“… neredeyse mayıs da son bulacaktı; en son günlerinden birinde, ayın yirmi dokuzunda, sabahın alacakaranlığında kasvetli çan sesleri duyuldu, Hristiyanlar uykularından uyandı, ayağa fırladılar, bu günün anlamını iyi biliyorlardı, kara bir gündü Hristiyanlık için, yollara döküldüler. Klisenin orta yerinde kocaman bir tepsi koliva vardı, sağında solunda siyah krep kurdeleli irice iki mum. Kolivanın üstüne serpilen toz şekerin üzerine iç badem ve tarçınla ölünün adını yazmışlardı: KONSTANTİNOS PELEOLOGOS – Bizansın son imparatoru. Böyle uğursuz bir günde, böyle bir kapkara şafak vakti Osmanlılar onu öldürüp İstanbul’u almışlardı.”
Nikos Kazancakis, İstanbul’un Osmanlılar tarafından fethedilmesinin üstünden 436 yıl geçtikten sonra, Girit’te 1889 yılının 29 Mayıs’ında yaşananları böyle anlatıyor… Aradan bir yüz otuz yıl daha geçti; kendilerini Elen sayanlar, İstanbul’un fethini hala daha büyük bir felaket olarak anıyorlar!

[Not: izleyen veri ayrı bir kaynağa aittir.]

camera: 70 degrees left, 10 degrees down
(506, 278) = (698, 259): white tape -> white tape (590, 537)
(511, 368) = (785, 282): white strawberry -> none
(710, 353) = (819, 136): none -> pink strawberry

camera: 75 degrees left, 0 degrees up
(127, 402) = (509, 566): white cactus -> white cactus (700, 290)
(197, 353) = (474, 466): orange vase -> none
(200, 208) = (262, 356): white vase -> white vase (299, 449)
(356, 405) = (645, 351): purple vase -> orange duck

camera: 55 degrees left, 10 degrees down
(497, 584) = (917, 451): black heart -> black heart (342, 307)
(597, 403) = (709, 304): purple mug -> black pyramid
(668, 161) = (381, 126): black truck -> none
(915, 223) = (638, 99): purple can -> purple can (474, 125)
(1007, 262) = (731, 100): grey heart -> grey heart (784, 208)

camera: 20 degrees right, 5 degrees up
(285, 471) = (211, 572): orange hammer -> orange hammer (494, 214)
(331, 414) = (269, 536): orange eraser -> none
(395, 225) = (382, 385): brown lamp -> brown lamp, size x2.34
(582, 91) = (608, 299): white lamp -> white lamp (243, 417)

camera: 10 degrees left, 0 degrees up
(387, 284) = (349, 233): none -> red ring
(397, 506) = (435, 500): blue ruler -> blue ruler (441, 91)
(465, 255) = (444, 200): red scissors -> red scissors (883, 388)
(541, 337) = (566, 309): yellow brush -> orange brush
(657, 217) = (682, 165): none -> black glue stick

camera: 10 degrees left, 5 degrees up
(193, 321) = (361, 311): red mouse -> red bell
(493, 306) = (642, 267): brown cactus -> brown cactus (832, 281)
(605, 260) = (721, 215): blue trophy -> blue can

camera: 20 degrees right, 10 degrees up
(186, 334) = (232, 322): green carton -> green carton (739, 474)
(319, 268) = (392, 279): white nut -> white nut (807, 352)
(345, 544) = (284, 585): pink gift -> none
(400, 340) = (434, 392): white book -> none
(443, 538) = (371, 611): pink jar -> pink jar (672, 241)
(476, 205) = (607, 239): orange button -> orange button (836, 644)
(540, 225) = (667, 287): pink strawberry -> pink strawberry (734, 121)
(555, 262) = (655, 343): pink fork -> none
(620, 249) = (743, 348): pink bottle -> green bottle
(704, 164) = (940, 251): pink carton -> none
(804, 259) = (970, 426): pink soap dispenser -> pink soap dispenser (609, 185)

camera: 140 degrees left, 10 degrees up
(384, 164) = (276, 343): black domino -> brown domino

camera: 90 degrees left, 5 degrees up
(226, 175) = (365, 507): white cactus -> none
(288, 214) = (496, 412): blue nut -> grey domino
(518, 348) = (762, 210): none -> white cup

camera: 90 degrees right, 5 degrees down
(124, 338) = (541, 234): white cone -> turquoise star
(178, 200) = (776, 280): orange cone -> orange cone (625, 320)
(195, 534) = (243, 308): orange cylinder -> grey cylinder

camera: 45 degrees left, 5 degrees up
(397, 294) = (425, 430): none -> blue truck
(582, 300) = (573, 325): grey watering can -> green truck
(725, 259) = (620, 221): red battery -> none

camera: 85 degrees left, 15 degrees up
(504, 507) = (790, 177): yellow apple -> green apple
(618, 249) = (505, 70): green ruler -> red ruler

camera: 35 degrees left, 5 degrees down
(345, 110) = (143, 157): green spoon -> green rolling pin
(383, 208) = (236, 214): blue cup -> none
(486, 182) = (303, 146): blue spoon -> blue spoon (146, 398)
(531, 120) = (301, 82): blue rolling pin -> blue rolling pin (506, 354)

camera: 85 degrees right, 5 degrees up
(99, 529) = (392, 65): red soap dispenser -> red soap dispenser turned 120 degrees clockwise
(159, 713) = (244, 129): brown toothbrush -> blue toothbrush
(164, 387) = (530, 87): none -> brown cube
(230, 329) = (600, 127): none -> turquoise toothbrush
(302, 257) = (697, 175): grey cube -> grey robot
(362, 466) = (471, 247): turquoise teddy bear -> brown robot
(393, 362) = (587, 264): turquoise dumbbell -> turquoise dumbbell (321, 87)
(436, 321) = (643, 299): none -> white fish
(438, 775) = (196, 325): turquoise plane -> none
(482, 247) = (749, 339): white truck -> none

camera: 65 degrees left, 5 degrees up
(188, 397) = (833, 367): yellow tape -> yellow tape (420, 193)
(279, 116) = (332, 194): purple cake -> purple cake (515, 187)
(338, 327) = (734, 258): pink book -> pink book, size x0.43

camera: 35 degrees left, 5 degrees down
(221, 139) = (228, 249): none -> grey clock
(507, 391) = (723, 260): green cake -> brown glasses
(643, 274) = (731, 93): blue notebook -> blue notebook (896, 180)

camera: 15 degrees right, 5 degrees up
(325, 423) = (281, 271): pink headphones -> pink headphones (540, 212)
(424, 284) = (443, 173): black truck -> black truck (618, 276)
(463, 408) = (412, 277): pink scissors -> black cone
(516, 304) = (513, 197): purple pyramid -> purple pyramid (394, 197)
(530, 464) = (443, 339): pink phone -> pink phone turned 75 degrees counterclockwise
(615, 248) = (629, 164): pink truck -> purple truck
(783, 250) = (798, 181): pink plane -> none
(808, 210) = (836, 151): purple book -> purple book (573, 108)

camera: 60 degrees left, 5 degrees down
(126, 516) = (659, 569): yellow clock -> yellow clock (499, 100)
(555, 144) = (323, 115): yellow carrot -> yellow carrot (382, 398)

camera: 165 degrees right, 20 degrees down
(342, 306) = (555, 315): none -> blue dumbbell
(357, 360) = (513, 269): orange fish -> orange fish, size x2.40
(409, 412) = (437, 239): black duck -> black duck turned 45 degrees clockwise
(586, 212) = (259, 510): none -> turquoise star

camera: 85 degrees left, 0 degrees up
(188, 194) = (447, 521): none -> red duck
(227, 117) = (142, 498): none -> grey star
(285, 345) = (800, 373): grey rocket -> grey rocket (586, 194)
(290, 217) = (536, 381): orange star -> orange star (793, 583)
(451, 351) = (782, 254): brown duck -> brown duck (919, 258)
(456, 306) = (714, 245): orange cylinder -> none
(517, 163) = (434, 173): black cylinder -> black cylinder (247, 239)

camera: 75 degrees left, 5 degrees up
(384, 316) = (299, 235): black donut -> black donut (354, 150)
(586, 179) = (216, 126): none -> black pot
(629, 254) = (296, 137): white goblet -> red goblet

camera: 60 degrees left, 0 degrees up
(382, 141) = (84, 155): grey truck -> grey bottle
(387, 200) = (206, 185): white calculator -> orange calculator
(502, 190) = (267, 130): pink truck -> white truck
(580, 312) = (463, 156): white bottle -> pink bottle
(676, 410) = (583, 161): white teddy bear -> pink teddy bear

Türkiye Cumhurbaşkanı Erdoğan ise, 2020 yılının 31 Mayıs gününde yani fetihten 567 yıl sonra, fethin bir “işgal” olmadığını belirtiyor: “Fetih açmaktır; fetih gönülleri özellikle kazanmaktır ama bunlar bunu bilmezler. Ecdadımız fethi sadece toprakların ele geçirilmesi değil asıl gönüllerin kazanılması olarak görürdü.”
AYASOFYA TARTIŞMASI
Bir tartışmadır gidiyor… 567 yıl önce, bu kadar tartışılmış değildi herhalde… Ama şimdi, devletler arasında ve belki de daha kötüsü aynı coğrafyayı paylaşan, “koliva” gibi benzer gelenekleri olmasına karşın kendilerini farklı ulusların ve dinlerin mensubu olarak gören insanlar arasında kavgaya neden olabilecek bir tartışma ısrarla devam ettiriliyor. İşin içine liderler, Dışişleri Bakanlıkları da karışıyor. Tartışma, bugünkü devletlerin ‘resmi politikası’ haline dönüşüyor.
Tam 1483 yıl önce inşa edildikten sonra defalarca yenilenmiş olan Ayasofya da bu tartışmanın merkezinde bulunuyor. Neredeyse bizim Kudüs’ümüz olacak!
Prof. Doğan Kuban, Ayasofya’nın Osmanlı mimarisine öncülük eden bir yapı olduğunu ve kubbeli mimarinin Panteon’dan sonraki en büyük aşaması olduğunu anlatıyor. Buna göre Ayasofya, aslında bu coğrafyada yaşayan insanların geleneklerini ve bilgilerini devam ettirdiklerini; birbirlerinin ardılları olduğunu ve bugünkü birikimimizi nasıl oluşturduklarını anlatan bir abide sayılmalıdır.
DÜNDEN GELEN BİRİKİM
Nasıl bir kollektif belleğe veya kültürel birikime sahip olduk biz böyle?
Bölgemizdeki bütün güzellikleri ve olumlulukları kendimizin; bütün kötülükleri ve olumsuzlukları rakiplerimizin sayıyoruz. Dünyanın en iyisi bizler; en kötüsü de karşımızdakiler!
Bugünün sorunlarını, sadece bir çıkar çatışması değil; aynı zamanda varoluşsal bir düşmanlık olarak değerlendiriyoruz. Bu anlayış bizi, paylaşmaktan veya birlikte çoğaltmaktan uzaklaştırıyor.
Bunun tipik bir örneği Ege’dir… Türkiye kıyısına gözle görülen uzaktaki adalar uluslararası kurallara aykırı olarak silahlandırılmakta ve bir tehdide dönüştürülmektedir. Ege’de varolduğu varsayılan deniz altı zenginlikleri yıllarca tartışma ve kavga konusu olmuştur. Hora gemisi hepimizin hafızasına kazınmıştır. Şimdi benzer bir kavga Doğu Akdeniz’de sürdürülmektedir. Kazancakis’in Kaptan Mihalis’ini okuyanlar, akıp giden yılların da fazla bir şeyi değiştirmediğini çok rahatlıkla göreceklerdir.
YA HEP, YA HİÇ!
Bu tutum, iki tarafın çıkarlarını korumak bir yana tehlikeye atmaktadır. İşbirliğinin yaratacağı maliyet avantajları yok oluyor; tersi olarak gereksiz maliyetler ortaya çıkıyor. Kazanç, artacağına azalıyor.
Bir “kazanan hepsini alır” oyunu oynanıyor ama bu kazanan da bir türlü belirlenemiyor; kavga devam edip gidiyor.Bu arada, bu kavgayı körükleyen insanlar, ülkelerini “başarı ile yönetiyor”!